* PROBLEM STATEMENT
In the records below, find each line that holds "tspan" and return it.

* RECORDS FOR PROCESSING
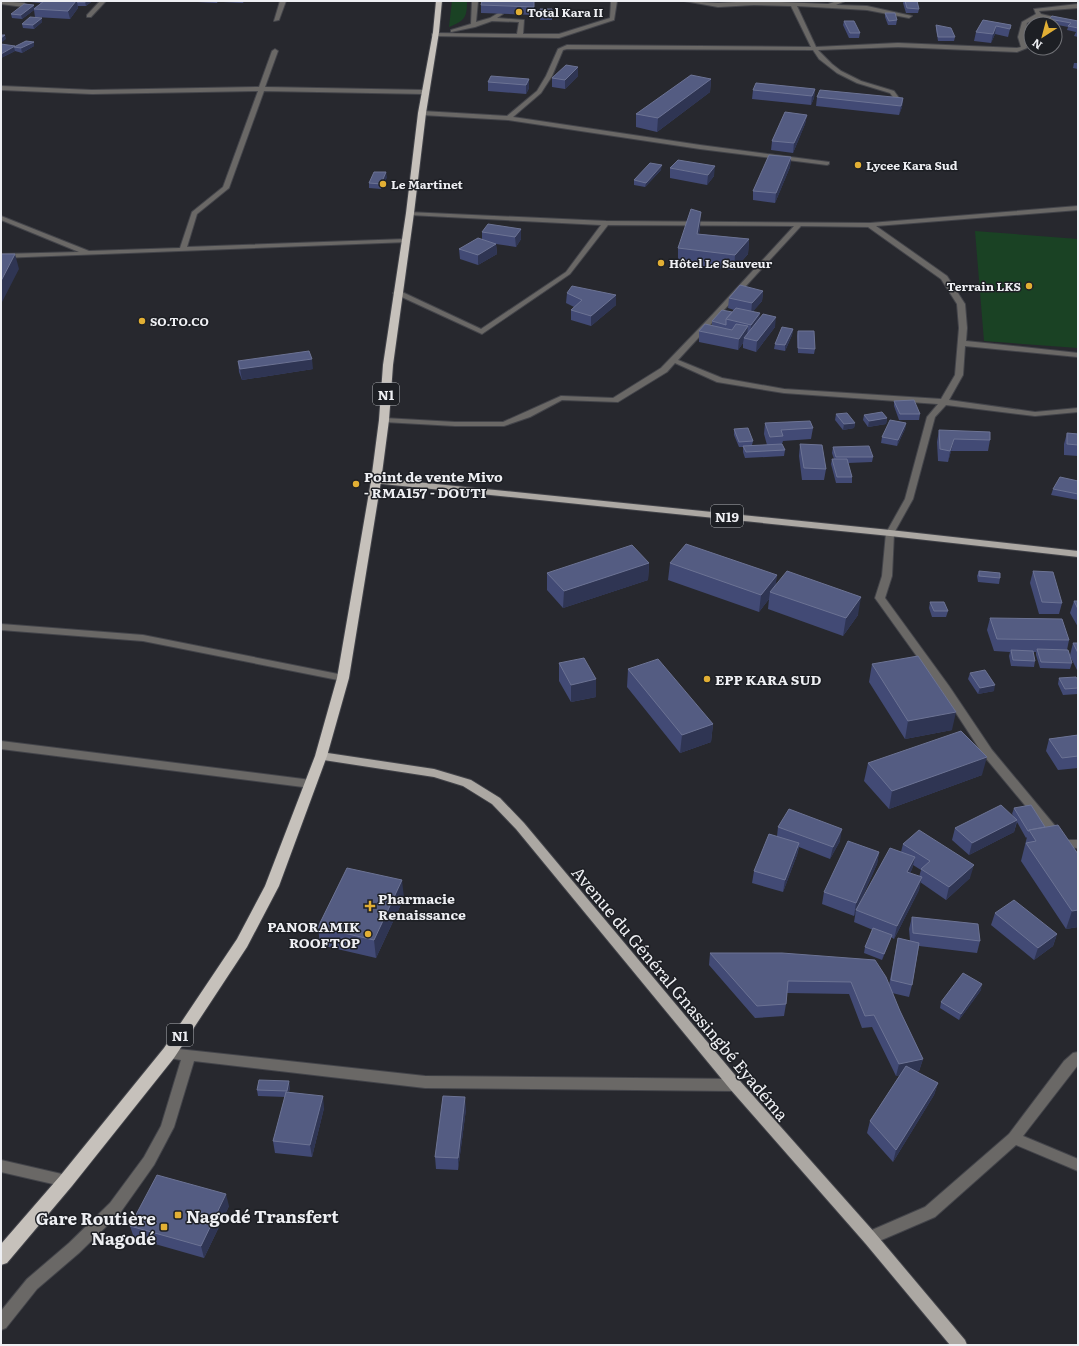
<svg xmlns="http://www.w3.org/2000/svg" width="1079" height="1346" font-family="Literata,serif">
<style>
.green{fill:#1a4224}
.lines{fill:none;stroke-linecap:round;stroke-linejoin:round}
.minor-casing{stroke:#43444a;stroke-width:2}
.major-casing{stroke:#43444a;stroke-width:2}
.highway-casing{stroke:#43444a;stroke-width:2}
.minor{fill:#6a6866;fill-rule:evenodd}
.major{fill:#aca8a3;fill-rule:evenodd}
.highway{fill:#c6c1bb;fill-rule:evenodd}
.wall{fill:#424a75;fill-rule:evenodd}
.shaded-wall{fill:#2f3553}
.building{fill:#545c82;stroke:#6c7394}
.poi-dot{fill:#e2af34;stroke:#1d1f24;stroke-width:1.5}
.labels{text-anchor:middle;dominant-baseline:central;stroke-width:3;stroke-linejoin:round;paint-order:stroke}
.far-poi-label{font-size:12px;font-weight:bold;fill:#eeeff3;stroke:#1d1f24;text-anchor:start}
.shield{fill:#1d1f24;stroke:#afb1b5;stroke-width:1}
.shield-label{font-size:13px;font-weight:bold;fill:#eeeff3}
.poi-label{font-size:14px;font-weight:bold;fill:#eeeff3;stroke:#1d1f24;text-anchor:start}
.near-street-label{font-size:17px;fill:#eeeff3;stroke:#1d1f24}
.near-poi-label{font-size:17px;font-weight:bold;fill:#eeeff3;stroke:#1d1f24;text-anchor:start}
</style>
<rect width="100%" height="100%" fill="#27282e"/>
<path class="green" d="M452,1L467,2C467,18 464,21 449,27Z
M975,231L1078,239V348L984,341Z"/>
<g class="lines">
<g class="minor-casing">
<path id="minor" d="M1,1L24,3L27,5L24,7L1,4Z
M100,1H106L91,17H87V15Z
M280,1H286L279,20L274,21Z
M472,1H478L476,22L490,18L500,12L503,14L497,18L524,20L523,34H559L610,18L611,1H617L614,20L559,38L432,36V34L434,33L517,34L519,22L492,21L475,27L451,32V30L471,24Z
M684,1L718,3L754,1L828,4L837,1H845L836,5L867,6L912,16L909,18L867,10L797,6L816,47L898,43L1017,48L1021,47L1018,37L1022,22L1036,14L1034,9L1078,4V8L1039,11L1041,14L1078,23V27L1040,17L1027,23L1024,37L1027,48L1017,52L898,47L818,50L832,64L841,71L861,81L894,91L902,102L897,105L888,103L896,101L890,93L857,83L837,73L819,59L813,50L567,49L563,50L552,76L541,93L513,117L700,145L829,162V164L827,165L700,149L508,120L422,115L419,113L422,111L507,116L537,91L546,76L558,49L567,45L811,47L791,6L754,5L718,7Z
M275,49L278,51L265,87L425,90L428,92L425,94L264,91L229,188L197,214L187,247L406,239L409,241L408,242L1,258V254L79,252L1,220V216L89,251L180,248L192,212L223,187L258,91L92,94L1,90V86L92,90L259,87L272,51Z
M1078,206V210L876,226L947,276L965,304L967,328L966,341L1078,353V357L965,346L963,375L949,400L1035,412L1078,408V412L1035,416L946,405L935,417L913,499L894,533L892,576L885,598L949,686L992,750L1061,833L1063,836L1061,839L1057,840L1053,839L984,756L941,690L875,598L882,576L886,533L905,499L927,417L938,404L784,393L717,382L675,363L667,372L618,402L562,400L530,417L504,426H455L384,422L380,420L384,418L455,422H503L561,396L613,398L661,368L713,314L794,226L608,225L570,274L482,334L393,293L397,291H400L481,329L566,272L601,225L410,215L408,214V212L606,221L870,223ZM801,226L868,227L941,279L957,304L959,328L955,375L941,399L784,389L722,378L678,360Z
M1,624L143,635L343,675L348,678L343,681L143,641L1,630Z
M1,741L311,780L315,781L316,784L315,787L311,788L1,749Z
M1065,840H1078V848L1061,847L1059,844L1061,841Z
M169,1048L425,1076L735,1079L740,1081L742,1085L740,1089L735,1091L425,1088L194,1061L174,1127L154,1165L120,1213L79,1253L37,1289L6,1328L1,1330V1311L27,1279L69,1243L110,1203L144,1157L161,1126L181,1060L164,1057L163,1053L164,1049Z
M1078,1052V1065L1023,1136L1078,1159V1171L1016,1145L935,1217L870,1245L865,1243L863,1238L865,1233L925,1207L1009,1134L1064,1061L1073,1053Z
M1,1160L66,1175L71,1177L73,1181L71,1185L66,1187L1,1172Z"/>
</g>
<g class="major-casing">
<path id="major" d="M376,478L890,530L1078,551V557L890,536L373,483L372,481Z
M321,752L434,769L471,780L500,798L524,823L740,1081L875,1233L965,1340L967,1345H950L865,1243L730,1089L516,829L492,804L463,786L434,777L317,759L316,756L317,753Z"/>
</g>
<g class="highway-casing">
<path id="highway" d="M436,1H442L439,32L426,113L414,213L393,365L389,420L381,481L349,678L327,756L279,886L247,947L174,1058L72,1186L7,1263L1,1265V1244L60,1176L164,1048L237,939L265,886L315,756L337,678L371,481L379,420L383,365L406,213L418,113L433,32Z"/>
</g>
<use href="#minor" class="minor"/>
<use href="#major" class="major"/>
<use href="#highway" class="highway"/>
</g>
<path class="wall" d="M30,1H90L91,2L86,6H78V8L70,19L35,17L34,10L22,19L12,18L11,14L34,5V8L41,3L30,2Z
M178,1H218L217,3Z
M223,1H244L243,3L223,2Z
M534,1V15L481,13V5Z
M904,1H917L919,9L918,13H906L903,3Z
M540,9H552V20H540Z
M885,13L897,20L896,25H888L885,17Z
M42,18V22L34,29L23,28L22,24Z
M1049,19L1078,21V37L1074,36L1076,32L1067,30L1068,27L1048,23Z
M983,20L1011,25L1008,37L995,34L991,43L974,41L976,32Z
M844,21L860,33L859,38H849L843,25Z
M936,25L955,37L954,41H938L936,29Z
M34,46L22,53L15,51L1,58L15,47Z
M1074,63H1078V69L1073,68Z
M578,76L565,89L552,87V78Z
M529,79V88L526,94L488,91V82Z
M711,79L710,92L657,132L636,127V114Z
M815,89L814,98L811,105L752,99L753,90Z
M817,97L903,98L902,107L899,115L816,106Z
M807,115L805,124L793,153L771,150L772,141Z
M791,157L790,167L775,203L753,200V191Z
M670,168L714,176L707,185L670,178Z
M661,170L645,187L634,185V180Z
M387,177L381,189L369,188V183Z
M700,227L699,234L749,239L748,254L734,270L678,263V248Z
M521,229V239L516,247L496,244L497,254L478,265L460,259L459,249L482,239V232Z
M763,291L762,301L753,311L760,318L775,327L756,352L743,348V343L738,350L699,342V331L712,325V321L732,312L734,310L728,308L729,298Z
M567,293L616,305L591,326L571,320V310L574,307L566,303Z
M793,329L792,335L785,351L774,349L775,344Z
M798,331L815,349L814,354L798,353L797,336Z
M238,361L313,369L242,380L239,372Z
M894,401L920,414L919,420H899L894,406Z
M836,414L855,423L854,428L843,430L835,420Z
M864,415L887,418L886,424L868,427L863,420Z
M765,423L813,428L811,439L783,441L782,444L785,450L784,456L745,458L743,452V447H739L734,435V429L753,441L752,445H767L764,434Z
M906,423L905,429L897,446L881,443L882,437Z
M939,430L990,440L988,451H951L948,462L938,461L937,442Z
M1067,433L1078,434V456L1064,455V444Z
M800,444L826,469L824,480H802L799,456Z
M833,447L873,457L872,462L848,463L852,477V483H836L831,464L832,459H834L832,453Z
M1078,481V500L1051,495L1053,489Z
M649,563L648,580L563,608L547,590V573Z
M670,563L777,575L775,585L858,615L843,636L768,609L769,599L759,612L668,580Z
M979,571L1000,578L999,584L978,582L977,576Z
M1033,571L1062,603L1059,614H1039L1030,583Z
M1074,601H1078V627L1070,613Z
M930,602L948,611L946,617H932L929,608Z
M990,618L1069,640L1067,650L1070,655L1073,643H1078V672L1070,656L1072,663L1070,669L1040,668L1036,655V652H1033L1035,661L1034,667L1011,666L1009,656L1010,652L994,651L987,630Z
M559,663L596,697L571,702L559,681Z
M872,664L952,730L905,739L869,682Z
M628,669L713,724L711,742L680,753L627,687Z
M970,673L994,691L978,694L968,679Z
M1059,678L1078,680V694L1063,695L1058,684Z
M1078,735V768L1058,770L1046,751L1049,739Z
M868,763L982,775L889,809L864,781Z
M1014,808L1045,827L1078,854V927L1066,929L1021,861L1027,837L1026,838L1017,822L1014,832L969,855L952,840L955,828L1014,817L1012,814Z
M778,827L840,841L830,859L799,847L797,855L783,892L752,883L754,871L777,836Z
M903,844L970,878L946,900L920,882L919,890L894,939L891,937L890,941L882,960L864,953L865,947L873,930L854,922L856,910L901,852ZM913,865L921,870L919,877L910,873L912,869Z
M879,852L877,864L854,916L822,904L824,892Z
M404,898L376,958L320,945L318,927Z
M995,913L1057,934L1053,946L1034,960L991,925Z
M912,917L980,941L977,953L919,946L912,985L909,997L892,993L900,1011L923,1059L919,1071L916,1072L938,1083L934,1095L893,1162L867,1133L870,1121L900,1075L896,1076L872,1027L862,1028L849,994L787,993L786,1004L784,1016L755,1018L709,965L710,953L889,985L898,938L910,941L909,929Z
M981,990L959,1020L940,1008L941,1002Z
M290,1087L289,1092L324,1108L312,1157L275,1153L273,1141L285,1097L258,1096L257,1090Z
M466,1109L458,1170L436,1169L435,1157Z
M229,1206L204,1258L134,1238L130,1226Z"/>
<path class="shaded-wall" d="M76,1H77L78,8L70,19L68,11Z
M87,1H90L91,2L86,6L85,2Z
M34,5V10L22,19L21,15Z
M42,18V22L34,29L33,25Z
M996,26L995,34L991,43L993,34Z
M5,35L6,39L1,43V38Z
M34,42V46L22,53L21,48Z
M15,46L14,47L15,51L1,58V54Z
M578,67V76L565,89V80Z
M529,79V88L526,94V85Z
M711,79L710,92L657,132L658,118Z
M815,89L814,98L811,105L812,96Z
M903,98L902,107L899,115L901,106Z
M807,115L805,124L793,153L794,143Z
M791,157L790,167L775,203L776,193Z
M662,165L661,170L645,187L646,183Z
M715,166L714,176L707,185L708,175Z
M386,172L387,177L381,189V184Z
M701,212L700,227L696,249L697,234Z
M521,229V239L516,247L515,237Z
M749,239L748,254L734,270L735,255Z
M496,244L497,254L478,265V255Z
M15,254L19,269L1,304V281Z
M763,291L762,301L751,314L752,303Z
M616,295V305L591,326V316Z
M760,313L759,324L750,335L751,325Z
M776,317L775,327L756,352L757,341Z
M748,326L747,337L744,338L743,343L738,350L739,339Z
M793,329L792,335L785,351V345Z
M312,359L313,369L242,380L240,369Z
M887,418L886,424L868,427L869,421Z
M855,423L854,428L843,430L844,424Z
M906,423L905,429L897,446L898,440Z
M954,439L951,451L948,462L950,451Z
M649,563L648,580L563,608L564,591Z
M777,575L775,592H770L769,599L759,612L761,595Z
M861,597L858,615L843,636L846,618Z
M596,679V697L571,702V685Z
M995,685L994,691L978,694L980,688Z
M956,712L952,730L905,739L908,721Z
M713,724L711,742L680,753L682,735Z
M987,757L982,775L889,809L892,791Z
M1017,820L1014,832L969,855L972,843Z
M842,829L840,841L830,859L833,847Z
M799,843L797,855L783,892L785,880Z
M879,852L877,864L854,916L856,903Z
M915,857L912,869L905,884L907,872Z
M974,865L970,878L946,900L949,887Z
M922,877L919,890L894,939L897,926Z
M402,880L404,898L376,958L374,940Z
M1078,910V927L1066,929L1072,911Z
M1057,934L1053,946L1034,960L1038,948Z
M892,935L890,941L882,960L884,954Z
M982,984L981,990L959,1020L961,1014Z
M923,1059L919,1071L896,1076L899,1064Z
M289,1081L290,1087L288,1097L287,1091Z
M938,1083L934,1095L893,1162L896,1150Z
M323,1096L324,1108L312,1157L310,1145Z
M465,1097L466,1109L458,1170V1158Z
M226,1194L229,1206L204,1258L201,1246Z"/>
<path class="building" d="M44,1H76L68,11L34,9Z
M77,1H87L85,2H77Z
M482,1H534V7L481,5Z
M905,1H917L919,9L907,8Z
M24,4L34,5L21,15L11,14Z
M540,9H552V15H540Z
M885,13H895L897,20L889,21Z
M1052,16L1078,21V28L1068,26L1071,23L1049,19Z
M30,17L42,18L33,25L22,24Z
M983,20L1011,25L1010,29L996,26L993,34L976,32Z
M844,21H854L860,33H850Z
M936,25L951,28L955,37H938Z
M1,35H5L1,38Z
M26,41L34,42L21,48L14,47Z
M1,44L15,46L1,54Z
M566,65L578,67L565,80L552,78Z
M691,75L711,79L658,118L636,114Z
M491,76L529,79L526,85L488,82Z
M756,83L815,89L812,96L753,90Z
M820,90L903,98L901,106L817,97Z
M785,112L807,115L794,143L772,141Z
M769,155L791,157L776,193L753,191Z
M678,160L715,166L708,175L670,168Z
M650,163L662,165L646,183L634,180Z
M374,172H386L381,184L369,183Z
M691,209L701,212L697,234L749,239L735,255L678,248Z
M488,224L521,229L515,237L482,232Z
M478,238L496,244L478,255L459,249Z
M1,254H15L1,281Z
M740,285L763,291L752,303L729,298Z
M572,286L616,295L591,316L571,310L582,300L567,293Z
M736,308L760,313L751,325L726,319Z
M722,310L732,312L726,319V325L712,321Z
M763,314L776,317L757,341L744,338Z
M705,324L732,330L736,324L748,326L739,339L699,331Z
M782,327L793,329L785,345L775,344Z
M798,331H814L815,349L798,348Z
M309,351L312,359L240,369L238,361Z
M914,400L920,414H900L894,401Z
M882,412L887,418L869,421L864,415Z
M847,413L855,423L844,424L836,414Z
M890,420L906,423L898,440L882,437Z
M810,421L813,428L781,430L783,436L770,437L765,423Z
M748,428L753,441L739,442L734,429Z
M939,430L990,432V440L954,439L950,451L940,449Z
M1067,433L1078,434V445L1067,444Z
M782,444L785,450L746,452L743,446Z
M800,444L822,445L826,469L804,468Z
M869,446L873,457H836L833,447Z
M832,459H847L852,477H837Z
M1060,477L1078,481V494L1053,489Z
M686,544L777,575L761,595L670,563Z
M632,545L649,563L564,591L547,573Z
M787,571L861,597L846,618L770,592Z
M979,571L1000,573V578L979,576Z
M1033,571L1053,572L1062,603L1042,602Z
M1074,601H1078V609Z
M930,602H944L948,611H934Z
M990,618L1062,619L1069,640L997,639Z
M1073,643H1078V653Z
M1037,649L1068,650L1072,663L1041,662Z
M1011,650L1033,651L1035,661L1013,660Z
M918,656L956,712L908,721L872,664Z
M584,658L596,679L571,685L559,663Z
M658,659L713,724L682,735L628,669Z
M985,670L995,685L980,688L970,673Z
M1076,677L1078,680V688L1065,689L1059,678Z
M961,731L987,757L892,791L868,763Z
M1078,735V756L1062,758L1049,739Z
M1001,805L1017,820L972,843L955,828Z
M1031,805L1045,827L1029,830V831H1028L1014,808Z
M789,809L842,829L833,847L778,827Z
M1058,825L1078,854V910L1072,911L1026,843L1036,841L1029,830Z
M919,830L974,865L949,887L921,869L930,861L903,844Z
M769,834L799,843L785,880L754,871Z
M848,841L879,852L856,903L824,892Z
M890,848L915,857L907,872L922,877L897,926L856,910Z
M347,868L402,880L374,940L318,927Z
M1014,900L1057,934L1038,948L995,913Z
M912,917L978,924L980,941L913,933Z
M873,928L892,935L884,954L865,947Z
M898,938L919,943L912,985L891,980Z
M710,953H782L875,960L886,977L900,1011L923,1059L899,1064L874,1015L865,1016L851,982L788,981L786,1004L757,1006Z
M963,973L982,984L961,1014L941,1002Z
M906,1066L938,1083L896,1150L870,1121Z
M259,1080L289,1081L287,1091L257,1090Z
M286,1092L323,1096L310,1145L273,1141Z
M443,1096L465,1097L458,1158L435,1157Z
M157,1175L226,1194L201,1246L130,1226Z"/>
<g class="poi-dot">
<circle cx="519" cy="12" r="4"/>
<circle cx="858" cy="165" r="4"/>
<circle cx="383" cy="184" r="4"/>
<circle cx="661" cy="263" r="4"/>
<circle cx="1029" cy="286" r="4"/>
<circle cx="142" cy="321" r="4"/>
<circle cx="356" cy="484" r="4"/>
<circle cx="707" cy="679" r="4"/>
<path d="M368 900h4v4h4v4h-4v4h-4v-4h-4v-4h4z"/>
<circle cx="368" cy="934" r="4"/>
<rect x="174" y="1211" width="8" height="8" rx="2"/>
<rect x="160" y="1223" width="8" height="8" rx="2"/>
</g>
<g class="labels">
<g class="far-poi-label">
<text x="527" y="12">Total Kara II</text>
<text x="866" y="165">Lycee Kara Sud</text>
<text x="391" y="184">Le Martinet</text>
<text x="669" y="263">Hôtel Le Sauveur</text>
<text x="1021" y="286" text-anchor="end">Terrain LKS</text>
<text x="150" y="321">SO.TO.CO</text>
</g>
<g class="shield">
<rect x="373" y="383" width="26" height="22" rx="3"/>
<rect x="711" y="505" width="32" height="22" rx="3"/>
<rect x="167" y="1024" width="26" height="22" rx="3"/>
</g>
<g class="shield-label">
<text x="386" y="394">N1</text>
<text x="727" y="516">N19</text>
<text x="180" y="1035">N1</text>
</g>
<g class="poi-label">
<text x="364" y="476">Point de vente Mivo<tspan x="364" dy="16">- RMA157 - DOUTI</tspan></text>
<text x="715" y="679">EPP KARA SUD</text>
<text x="378" y="898">Pharmacie<tspan x="378" dy="16">Renaissance</tspan></text>
<text x="360" y="926" text-anchor="end">PANORAMIK<tspan x="360" dy="16">ROOFTOP</tspan></text>
</g>
<g class="near-street-label">
<text transform="translate(681 993) rotate(50)">Avenue du Général Gnassingbé Eyadéma</text>
</g>
<g class="near-poi-label">
<text x="186" y="1215">Nagodé Transfert</text>
<text x="156" y="1217" text-anchor="end">Gare Routière<tspan x="156" dy="20">Nagodé</tspan></text>
</g>
</g>
<rect width="1079" height="1346" fill="none" stroke="#eeeff3" stroke-width="4"/>
<g transform="translate(1043 36) rotate(216)"><circle r="19" fill="#1d1f24" stroke="#717277"/>
<path d="M0-3L7 15L0 10L-7 15Z" fill="#e2af34"/>
<text y="-6" font-size="11" font-weight="bold" text-anchor="middle" fill="#eeeff3">N</text>
</g>
</svg>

* WRITTEN RESPONSE
<text x="364" y="476">Point de vente Mivo<tspan x="364" dy="16">- RMA157 - DOUTI</tspan></text>
<text x="378" y="898">Pharmacie<tspan x="378" dy="16">Renaissance</tspan></text>
<text x="360" y="926" text-anchor="end">PANORAMIK<tspan x="360" dy="16">ROOFTOP</tspan></text>
<text x="156" y="1217" text-anchor="end">Gare Routière<tspan x="156" dy="20">Nagodé</tspan></text>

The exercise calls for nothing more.